Assignment
Repeat the entries exactly, and do not carry the pictures over.

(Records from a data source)
########################################

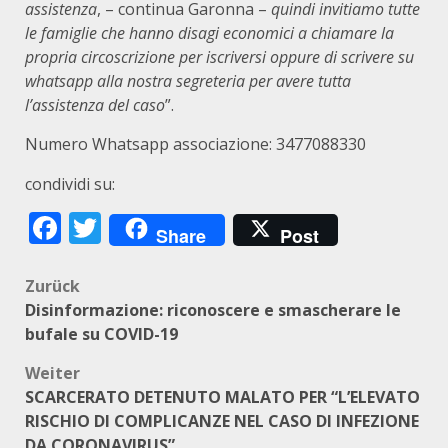
assistenza
, – continua Garonna –
quindi invitiamo tutte
le famiglie che hanno disagi economici a chiamare la
propria circoscrizione per iscriversi oppure di scrivere su
whatsapp alla nostra segreteria per avere tutta
l’assistenza del caso
”.
Numero Whatsapp associazione: 3477088330
condividi su:
Facebook
Twitter
Share
Post
Beitragsnavigation
Zurück
Disinformazione: riconoscere e smascherare le
bufale su COVID-19
Weiter
SCARCERATO DETENUTO MALATO PER “L’ELEVATO
RISCHIO DI COMPLICANZE NEL CASO DI INFEZIONE
DA CORONAVIRUS”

########################################

Result of this exercise
assistenza
, – continua Garonna –
quindi invitiamo tutte
le famiglie che hanno disagi economici a chiamare la
propria circoscrizione per iscriversi oppure di scrivere su
whatsapp alla nostra segreteria per avere tutta
l’assistenza del caso
”.
Numero Whatsapp associazione: 3477088330
condividi su:
Facebook
Twitter
Share
Post
Beitragsnavigation
Zurück
Disinformazione: riconoscere e smascherare le
bufale su COVID-19
Weiter
SCARCERATO DETENUTO MALATO PER “L’ELEVATO
RISCHIO DI COMPLICANZE NEL CASO DI INFEZIONE
DA CORONAVIRUS”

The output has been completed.